June 11, 2017
Text: Exodus 17 (also 1 Corinthians 10:1-7a)
The congregation moves on from the Wilderness of Sin (an ironic little pun in English), and they come to Rephidim which means “resting places”, but there is no water there so the people contended with Moses saying “Give us water to drink” (v. 2).
The word translated quarrel or contend has legal connotations as if to plead a case or lodge an accusation. So Moses answers them “Why do you quarrel with me? Why do you test (tempt) the Lord” (v. 2). In other words, “What in the world are you accusing me of? Your complaint is with the Lord who led us here. Are you honestly putting Him on trial?”
But the people kept on grumbling and murmuring against Moses saying, “Why did you bring us up out of Egypt, to kill us and our children and our livestock with thirst?” (v. 3).
So Moses cries unto the Lord, “What shall I do with this people? They are almost ready to stone me” (v. 4). God says, the people want a trial? Thy will be done! And He commands Moses to take the rod of God’s judgement, the same rod of judgement that turned water to blood (v. 5), and pass on before the people.
Another passover. Yet another judgement passing the Israelites by.
The Lord says to Moses, “Pass on before the people, taking with you some of the elders of Israel, and take in your hand the staff with which you struck the Nile, and go…” (v. 5). So Moses is told to pass before the people with some of the elders which means that the people aren’t going to get to witness the event first hand, only some of the elders.
Then verse 6 says something incredible, even unthinkable. Jehovah says, “Behold, I will stand before you there on the rock at Horeb (desert), and you shall strike the rock, and water shall come out of it, and the people will drink.”
God puts Himself on the witness stand so to speak. God doesn’t stand before men, men stand before God, yet He willingly takes the place of the accused and stands upon the rock. And then God commands Moses to strike the rock which implies that the rod of God’s judgement would be striking the God upon the rock—the Rock Paul identifies as Christ in 1 Corinthians 10:4.

Source excerpt:
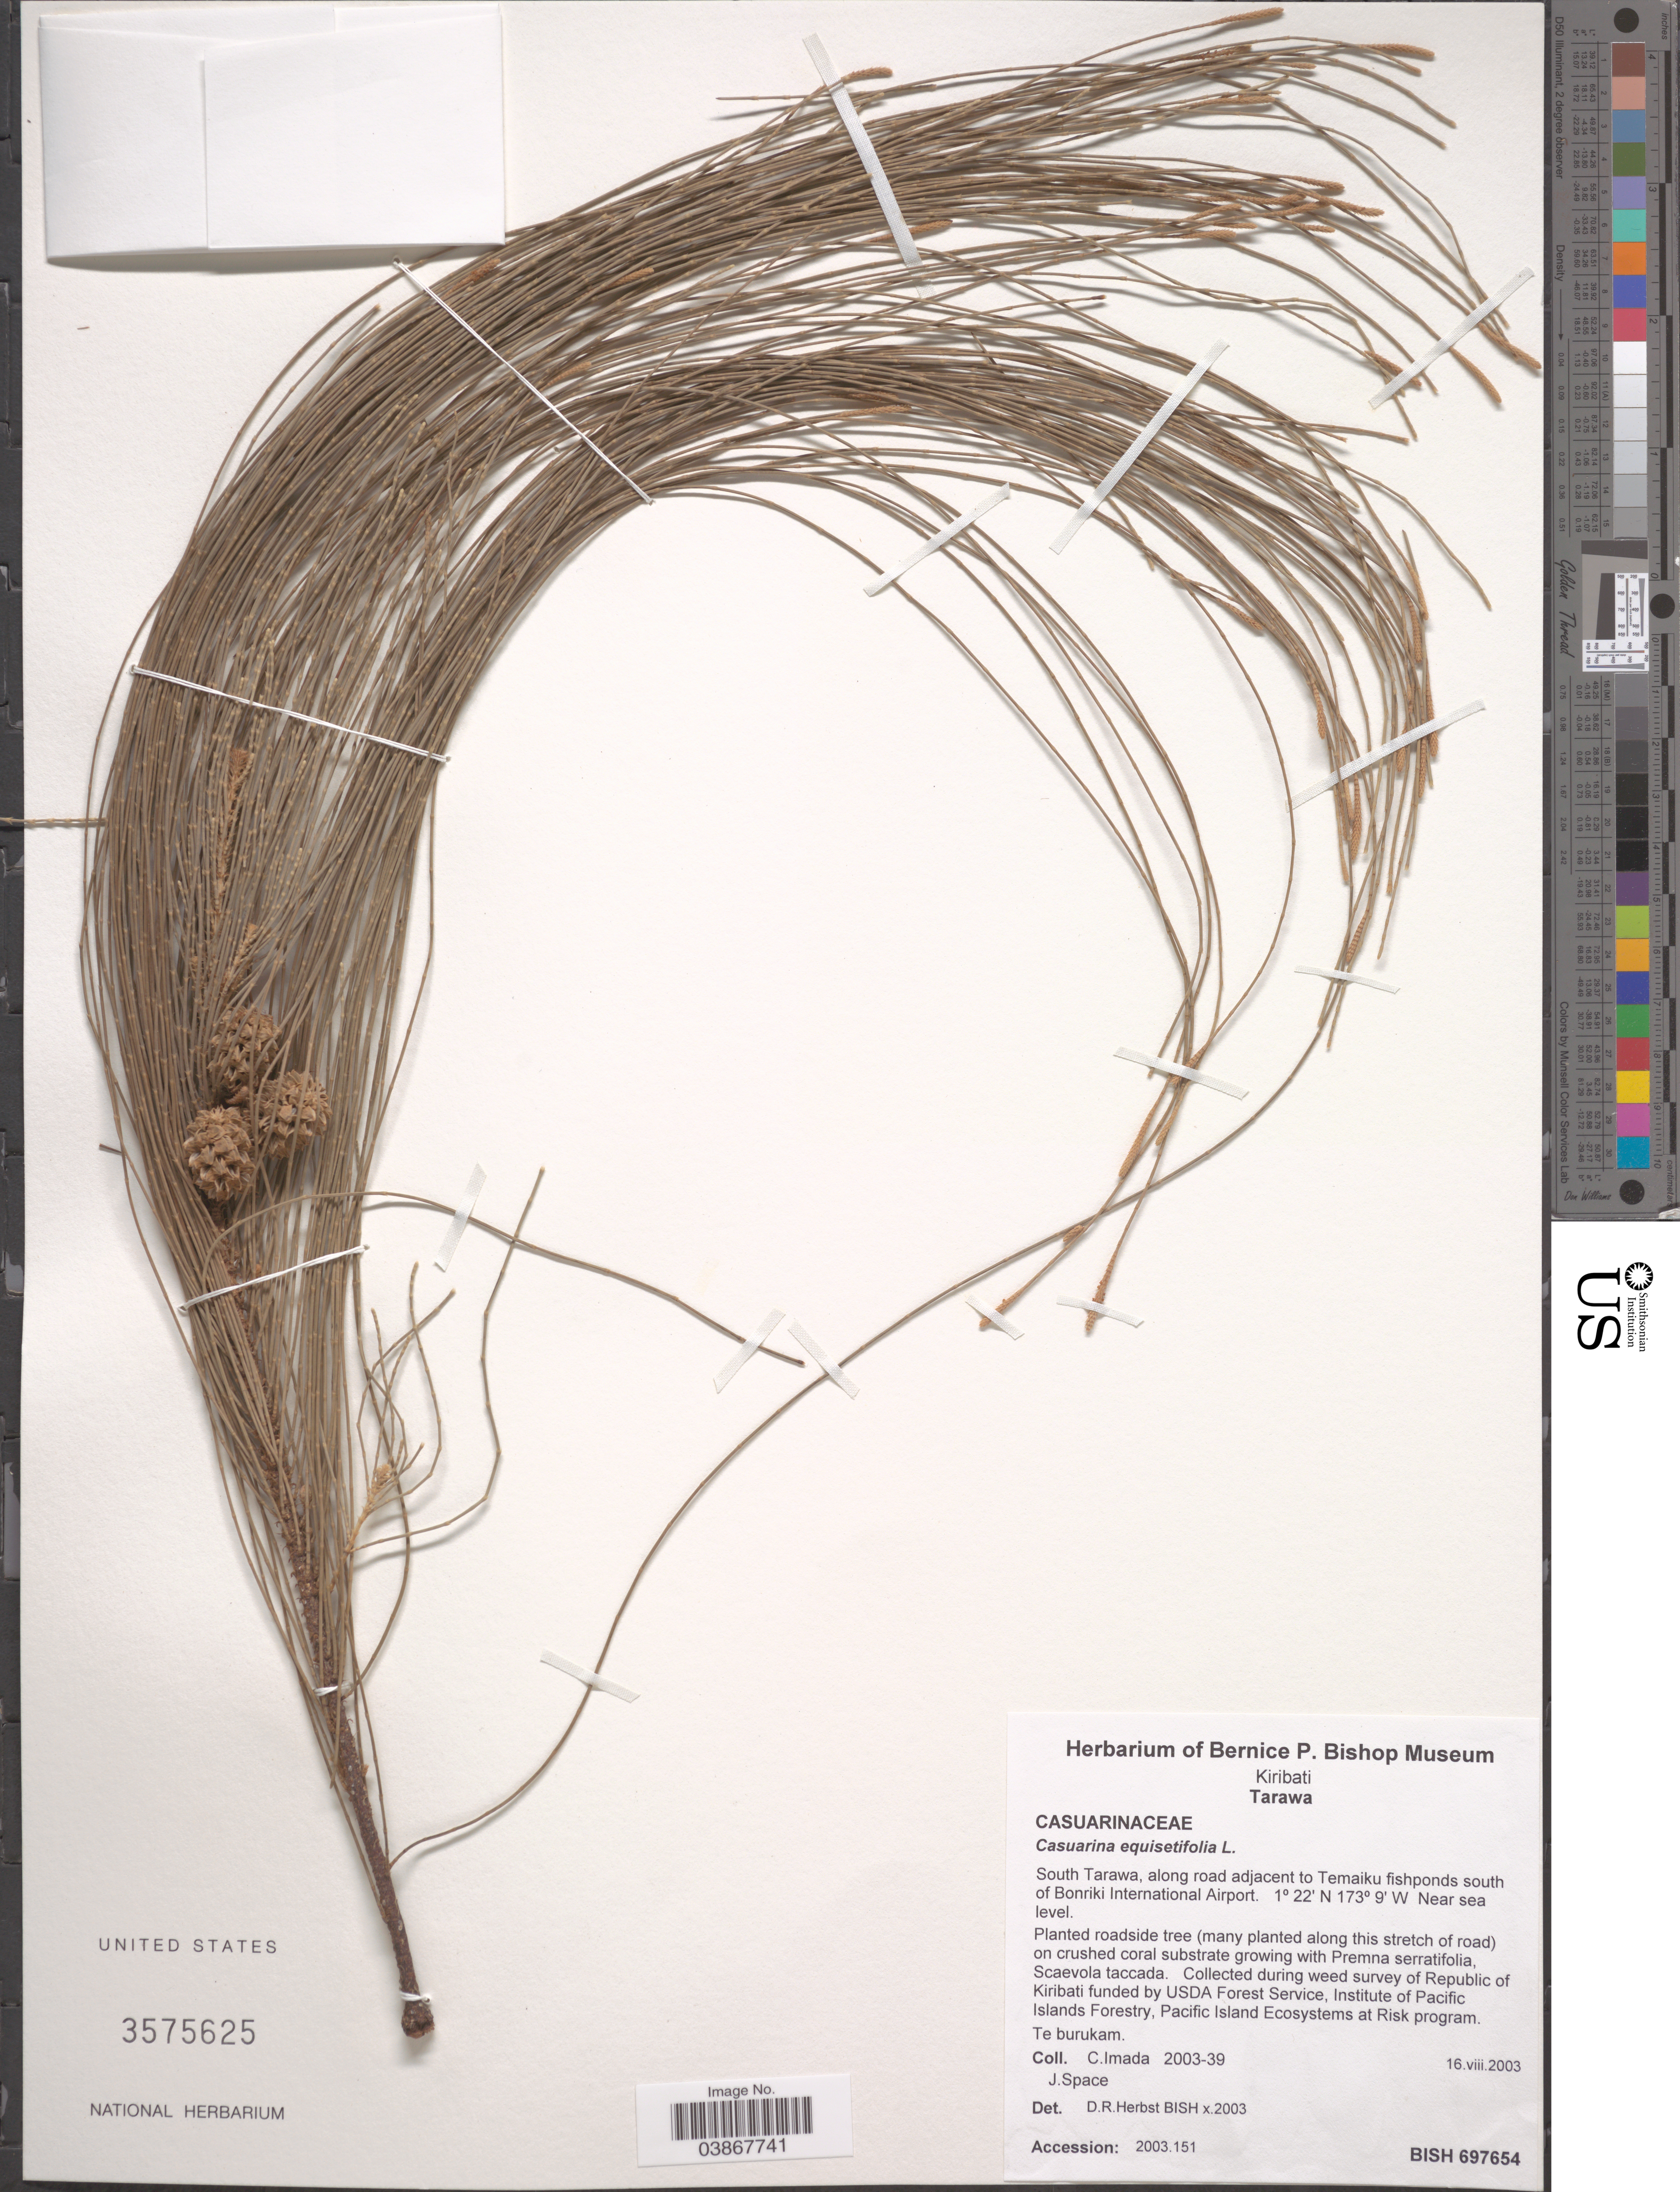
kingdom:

Task instructions:
#1 In the Exodus 17 sermon, restate everything from "The Lord says" down to "of the elders.", with "elders" changed to "leaders".
#2 Extend the Exodus 17 sermon beyond its last sentence.
The material has no role in this work.

Solved tasks:
#1
The Lord says to Moses, “Pass on before the people, taking with you some of the leaders of Israel, and take in your hand the staff with which you struck the Nile, and go…” (v. 5). So Moses is told to pass before the people with some of the leaders which means that the people aren’t going to get to witness the event first hand, only some of the leaders.

#2
Throughout the scriptures God is identified as the Rock.
The Rock, his work is perfect, for all his ways are justice.
But Jeshurun…forsook God who made him and scoffed at the Rock of his salvation.
You were unmindful of the Rock that bore you, and you forgot the God who gave you birth.
For their rock is not as our Rock; our enemies are by themselves.
The Lord is my rock and my fortress and my deliverer, my God, my rock, in whom I take refuge…
They remembered that God was their rock, the Most High God their redeemer.
[L]et us make a joyful noise to the rock of our salvation!
Trust in the Lord forever, for the Lord God is an everlasting rock.
Romans 9:33 and 1 Peter 2:8
…rock of offense…
This story in Exodus 17 is clearly pointing us to Christ, who in His time, would again be tested in another wilderness. It is pointing us to the one who John the apostle made a specific point to tell us that when the Rock of Offense was struck, blood and water poured forth (John 19:34).
But remember, Paul said in 1 Corinthians 10 that these things took place as examples for us, that we might not desire evil as they did. That we would not be idolaters as some of them were. So we must ask ourselves, how did these people, who were led by God from Egypt and repeatedly shown His awesome power, come to desire evil? How were they idolaters? How did they put Christ to the test?
We will come back to this in a bit, but before we do, lets go on and look briefly at the other event in Exodus 17, the battle with Amalek.
Israel is on their way from Egypt and Amalek comes up to oppose Israel (v. 8). Amalek means “dweller in the valley” and the fighting is probably taking place in a valley as Moses and two others stand up on the top of a hill that overlooks the battle (v. 9).
The rod of God is again central to this story and so in order for the Israelites to have the victory, Moses must keep his hands outstretched upon the rod—the tree (v. 9, 11).
This is no magic trick, this is not some strange superstition, this is yet another forward look to the cross of Christ. To the Lord of Glory who would be lifted up with arms outstretched upon the tree of God’s judgement in order to win, for His people, the victory.
At the end of the battle, as the Israelites triumph, God promises to utterly blot out even the remembrance of Amalek, this enemy of God’s children, from under heaven. Moses then builds an altar naming it Jehovahnissi—The Lord Is My Banner (Flag or Standard).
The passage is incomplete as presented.